2. Pembahasan tidak terbuka secara penuh
Proses pembahasan tidak terbuka secara penuh. Di mana tidak setiap pemangku kepentingan mendapatkan akses yang penuh terhadap dokumen dan diberikan waktu yang terlalu singkat untuk mempelajari dan memberikan umpan balik terhadap substansi dokumen penting ini.

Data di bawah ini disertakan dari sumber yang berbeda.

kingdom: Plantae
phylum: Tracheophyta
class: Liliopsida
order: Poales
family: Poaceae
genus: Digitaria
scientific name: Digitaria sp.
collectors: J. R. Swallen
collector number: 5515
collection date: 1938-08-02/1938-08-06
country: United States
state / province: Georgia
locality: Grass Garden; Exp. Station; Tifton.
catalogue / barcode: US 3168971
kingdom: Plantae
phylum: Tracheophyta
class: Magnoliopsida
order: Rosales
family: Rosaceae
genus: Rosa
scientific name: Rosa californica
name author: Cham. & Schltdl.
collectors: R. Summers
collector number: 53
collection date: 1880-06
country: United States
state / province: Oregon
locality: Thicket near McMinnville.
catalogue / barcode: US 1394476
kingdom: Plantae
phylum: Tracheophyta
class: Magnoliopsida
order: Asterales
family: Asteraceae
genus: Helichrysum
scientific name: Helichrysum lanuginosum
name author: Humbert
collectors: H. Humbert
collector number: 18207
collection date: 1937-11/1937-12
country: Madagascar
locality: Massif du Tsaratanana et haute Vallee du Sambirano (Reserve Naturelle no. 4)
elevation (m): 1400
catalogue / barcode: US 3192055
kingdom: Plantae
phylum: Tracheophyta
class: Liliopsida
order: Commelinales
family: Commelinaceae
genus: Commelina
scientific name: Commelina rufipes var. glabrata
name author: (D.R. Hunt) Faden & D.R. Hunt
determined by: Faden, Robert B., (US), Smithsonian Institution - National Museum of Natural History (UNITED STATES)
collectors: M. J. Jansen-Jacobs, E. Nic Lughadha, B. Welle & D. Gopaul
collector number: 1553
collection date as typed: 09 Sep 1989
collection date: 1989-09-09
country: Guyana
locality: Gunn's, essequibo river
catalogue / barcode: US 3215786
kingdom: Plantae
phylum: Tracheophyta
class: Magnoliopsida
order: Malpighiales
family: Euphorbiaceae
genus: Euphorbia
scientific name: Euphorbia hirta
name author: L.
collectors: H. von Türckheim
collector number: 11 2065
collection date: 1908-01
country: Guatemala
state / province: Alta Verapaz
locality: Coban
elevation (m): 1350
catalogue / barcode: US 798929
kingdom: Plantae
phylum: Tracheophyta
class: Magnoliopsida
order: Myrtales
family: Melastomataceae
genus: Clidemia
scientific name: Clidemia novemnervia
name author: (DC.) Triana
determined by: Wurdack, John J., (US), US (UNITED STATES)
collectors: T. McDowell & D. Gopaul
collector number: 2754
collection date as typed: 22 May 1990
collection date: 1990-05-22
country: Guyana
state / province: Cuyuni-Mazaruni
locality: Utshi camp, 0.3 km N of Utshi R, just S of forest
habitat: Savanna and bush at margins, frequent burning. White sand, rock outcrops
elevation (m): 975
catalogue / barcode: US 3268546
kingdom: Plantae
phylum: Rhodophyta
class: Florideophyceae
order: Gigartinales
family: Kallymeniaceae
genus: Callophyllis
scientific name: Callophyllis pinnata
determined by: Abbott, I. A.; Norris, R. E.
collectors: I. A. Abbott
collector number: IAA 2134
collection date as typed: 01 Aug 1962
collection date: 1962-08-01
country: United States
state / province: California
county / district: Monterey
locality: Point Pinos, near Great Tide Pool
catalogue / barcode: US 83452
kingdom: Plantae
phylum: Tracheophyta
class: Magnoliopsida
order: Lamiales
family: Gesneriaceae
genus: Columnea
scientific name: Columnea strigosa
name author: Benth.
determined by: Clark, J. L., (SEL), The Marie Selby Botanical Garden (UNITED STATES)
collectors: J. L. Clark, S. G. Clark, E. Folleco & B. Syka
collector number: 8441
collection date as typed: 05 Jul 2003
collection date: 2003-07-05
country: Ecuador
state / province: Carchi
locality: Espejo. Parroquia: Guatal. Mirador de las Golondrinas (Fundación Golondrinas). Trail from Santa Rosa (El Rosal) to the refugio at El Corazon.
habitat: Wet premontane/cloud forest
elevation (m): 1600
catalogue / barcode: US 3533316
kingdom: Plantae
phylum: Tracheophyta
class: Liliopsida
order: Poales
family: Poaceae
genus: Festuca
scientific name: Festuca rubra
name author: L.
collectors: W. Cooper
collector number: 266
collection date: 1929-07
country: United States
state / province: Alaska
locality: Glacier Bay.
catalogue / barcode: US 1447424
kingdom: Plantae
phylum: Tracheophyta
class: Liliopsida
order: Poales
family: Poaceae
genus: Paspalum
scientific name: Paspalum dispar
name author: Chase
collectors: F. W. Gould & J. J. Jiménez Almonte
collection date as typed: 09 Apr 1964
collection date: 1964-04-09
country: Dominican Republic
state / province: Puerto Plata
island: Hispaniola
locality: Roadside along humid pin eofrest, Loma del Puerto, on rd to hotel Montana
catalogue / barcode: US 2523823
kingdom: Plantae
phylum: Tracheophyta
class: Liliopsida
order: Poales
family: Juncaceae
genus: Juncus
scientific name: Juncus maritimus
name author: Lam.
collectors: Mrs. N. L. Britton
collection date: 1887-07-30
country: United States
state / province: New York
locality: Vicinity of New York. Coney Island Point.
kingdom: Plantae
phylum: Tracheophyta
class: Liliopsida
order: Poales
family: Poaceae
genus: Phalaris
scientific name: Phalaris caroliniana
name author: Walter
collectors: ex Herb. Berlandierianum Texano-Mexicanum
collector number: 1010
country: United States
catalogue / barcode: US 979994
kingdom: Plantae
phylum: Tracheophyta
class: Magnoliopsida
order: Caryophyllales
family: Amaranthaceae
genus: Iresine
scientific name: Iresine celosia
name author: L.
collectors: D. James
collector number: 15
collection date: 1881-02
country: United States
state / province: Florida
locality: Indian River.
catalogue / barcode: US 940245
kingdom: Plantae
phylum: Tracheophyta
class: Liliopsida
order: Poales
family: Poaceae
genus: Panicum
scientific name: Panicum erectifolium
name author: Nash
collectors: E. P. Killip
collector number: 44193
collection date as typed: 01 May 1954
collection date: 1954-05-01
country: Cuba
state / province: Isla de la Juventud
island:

3. Kompleksitas pendidikan nasional terutama terkait tata kelola guru sangat luas dan mendalam
Karena kompleksitas tata kelola guru sangat luas dan mendalam, maka sangat riskan ketika dibahas dan diputuskan dalam waktu yang terlalu singkat. Undang-Undang Sistem Pendidikan Nasional (UUSPN) merupakan hajat dan kepentingan bangsa dalam menunaikan UUD 1945, khususnya pada bagian pembukaan dan pasal 31.
Oleh karena itu, perlu dibahas dengan cermat dan seksama. Jangan sampai ada hak warga negara dan kewajiban negara/pemerintah yang tidak tertunaikan terkait dengan pendidikan. UUSPN adalah payung hukum tertinggi pikiran normatif dan praktik pendidikan di wilayah yurisprudensi NKRI. UUSPN yang baru nanti harus visioner namun tidak meninggalkan sejarah dan praktek baik antropologi pendidikan masyarakat bangsa Indonesia.
Tak Lupa, UUSPN yang baru tidak boleh dibangun seolah-olah Indonesia adalah ruang kosong yang boleh didirikan bangunan apa saja di atasnya. Filsafat Pancasila yang sosialis harus menjadi landasan utama pemikiran yang dituangkan dalam setiap pasal dan ayat pada UUSPN tersebut. Lalu, UUSPN ini sebaiknya hanya mengatur tetang hal-hal pokok saja tentang pendidikan. Sedangkan hal-hal teknis operasional diatur pada tingkat perundangan di bawahnya mulai dari peraturan pemerintah ke bawah.